- EXERCISE DESCRIPTION:
What you return should be the complete data below, word for word, with no pictures in it.

- DATA FOR REVIEW:
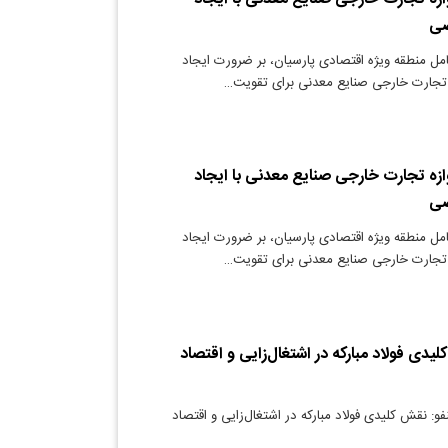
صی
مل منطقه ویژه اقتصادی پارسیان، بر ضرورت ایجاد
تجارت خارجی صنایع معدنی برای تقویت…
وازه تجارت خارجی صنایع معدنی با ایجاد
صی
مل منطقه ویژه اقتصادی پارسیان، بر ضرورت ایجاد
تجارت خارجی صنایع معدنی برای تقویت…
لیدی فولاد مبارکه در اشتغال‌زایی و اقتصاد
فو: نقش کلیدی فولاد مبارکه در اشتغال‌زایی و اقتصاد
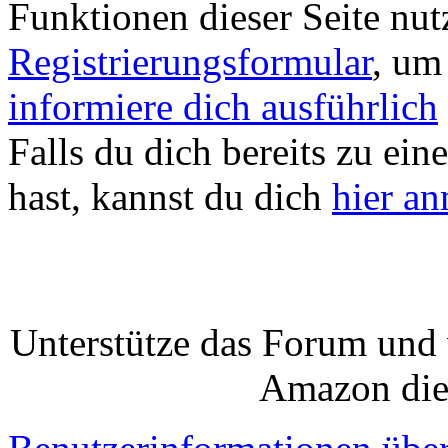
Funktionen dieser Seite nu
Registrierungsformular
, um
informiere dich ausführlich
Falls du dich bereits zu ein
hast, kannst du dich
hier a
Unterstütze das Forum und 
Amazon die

- ANSWER AREA:
صی
مل منطقه ویژه اقتصادی پارسیان، بر ضرورت ایجاد
تجارت خارجی صنایع معدنی برای تقویت…
وازه تجارت خارجی صنایع معدنی با ایجاد
صی
مل منطقه ویژه اقتصادی پارسیان، بر ضرورت ایجاد
تجارت خارجی صنایع معدنی برای تقویت…
لیدی فولاد مبارکه در اشتغال‌زایی و اقتصاد
فو: نقش کلیدی فولاد مبارکه در اشتغال‌زایی و اقتصاد
Funktionen dieser Seite nu
Registrierungsformular
, um
informiere dich ausführlich
Falls du dich bereits zu ein
hast, kannst du dich
hier a
Unterstütze das Forum und 
Amazon die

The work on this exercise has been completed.